We hear so much about breast cancer (especially this time of the year) that it’s easy to think we’re on top of it. But science is changing all the time, which means our knowledge of this disease—what causes it, how to prevent it, how to treat it—is constantly evolving. Here’s what you need to know now.
Kale is great, but it's still not enough.
A study published in June in the American Journal of Clinical Nutrition tracked women for 20 years and looked at blood samples that measured levels of carotenoids (compounds in fruit and veggies that give them their color). Researchers found that the women with the highest carotenoid levels had a 23 percent reduction in breast cancer risk compared to those with the lowest levels.
Moreover, says study author Heather Eliassen, Sc.D., associate professor of medicine at Harvard Medical School and Brigham and Women’s Hospital, women with high levels of carotenoids who did get breast cancer were less likely to have it recur, or to die from it. Not every carotenoid had an equal effect, so remember to eat a rainbow of produce to get maximum benefits.
Every glass of wine matters.
A recent Harvard study of more than 88,000 women suggests that even light drinking—as in just one drink a day—increases the risk of alcohol-related cancers, largely breast cancer, by 13 percent. (There’s risk even for nonsmokers who drink lightly, a connection that hadn’t been nailed down before.)
The bottom line: If you’re already at higher risk for breast cancer due to family history or other factors, you might want to think about reducing your consumption to less than a drink a day or taking a pass, says an editorial accompanying the study.
It helps to know your body.
“All women should be familiar with what is normal to them in terms of what their breasts look and feel like,” said Debbie Saslow, Ph.D., director of breast and gynecologic cancers at the American Cancer Society.
Most women who find a symptom or change did so from everyday activities such as washing up and getting dressed. If you notice inexplicable changes (e.g., if there’s a lump that not a regular change due to your monthly cycle, or if a nipple is suddenly inverted), get it checked out by a doctor.
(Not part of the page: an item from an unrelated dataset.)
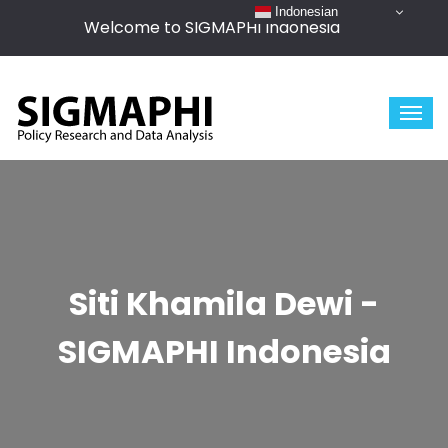
Indonesian
Welcome to SIGMAPHI Indonesia
Siti Khamila Dewi -
SIGMAPHI Indonesia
You don't need a "baseline mammogram."
Years ago, the American Cancer Society recommended a single, stand-alone mammogram before women started their schedule of regular screenings. The idea was that the results would serve as a comparison for future images and would make it easier for doctors to identify potentially problematic abnormalities. But as screening technology has improved and we’ve learned more about the architecture of the breast, this recommendation has been dropped.
One reason: Many young women have dense breasts, making mammograms much less useful, said Saslow (these women may always want to get supplemental screening). Once you start getting regular screenings, your doctor will compare each mammogram to the previous one. That means unless you’re at high risk due to a genetic mutation or family history, there’s no good reason to be screened before 40. Once you start getting regular screenings, your doctor will compare each mammogram to the previous one. (One important note: If you have symptoms like a lump or bloody nipple discharge, see a doctor no matter what your age.)
But you might need a mammogram, full stop.
The U.S. Preventive Services Task Force now recommends that women start getting mammograms at age 50, and advises women in their 40s who aren’t high-risk to confer with their physicians about the pros and cons of regular screenings. Their rationale: While regular scans between 40 and 49 do save lives, they can also lead to false positives or unnecessary surgeries for cancer that wouldn’t have become life-threatening. Others argue that catching cancer earlier might mean the difference between having chemo or not. Oncologist Marisa Weiss, M.D., president of BreastCancer.org, said, “My advice is still to start getting annual mammograms at age 40.”
"Cancer" may not always be cancer.
Ductal carcinoma in situ, which consists of noninvasive lesions in the milk ducts, now constitutes about 20 percent of new breast cancer diagnoses. DCIS, also referred to as stage 0 cancer, doesn’t always progress to the recurrent, life-threatening kind of cancer, but sometimes it does—and so it is generally treated with surgery, with or without radiation.
Whether that aggressive treatment is necessary for every woman has become a matter of intense debate. Researchers are currently working to see if some women do fine with “active monitoring” (regular screenings and check-ups) rather than more aggressive treatment like a lumpectomy or mastectomy.
Meantime, a study published just this past August in JAMA Oncology found that women diagnosed with DCIS before age 35 have twice the mortality rate of older women. (Since this group typically hasn’t started getting mammograms, they likely have other risk factors, like family history or symptoms that compelled them to get checked out.) Based on that and other evidence, symptomatic women under 40 should continue to be treated aggressively, according to an editorial accompanying the study. (Adding radiation didn’t make any difference in mortality rates, so isn’t likely needed, said Dr. Steven Narod, author of the study and senior scientist at the Women’s College Research Institute in Toronto.) This a truly hot topic in the breast cancer world, and something women of all ages and risk levels need to stay on top of.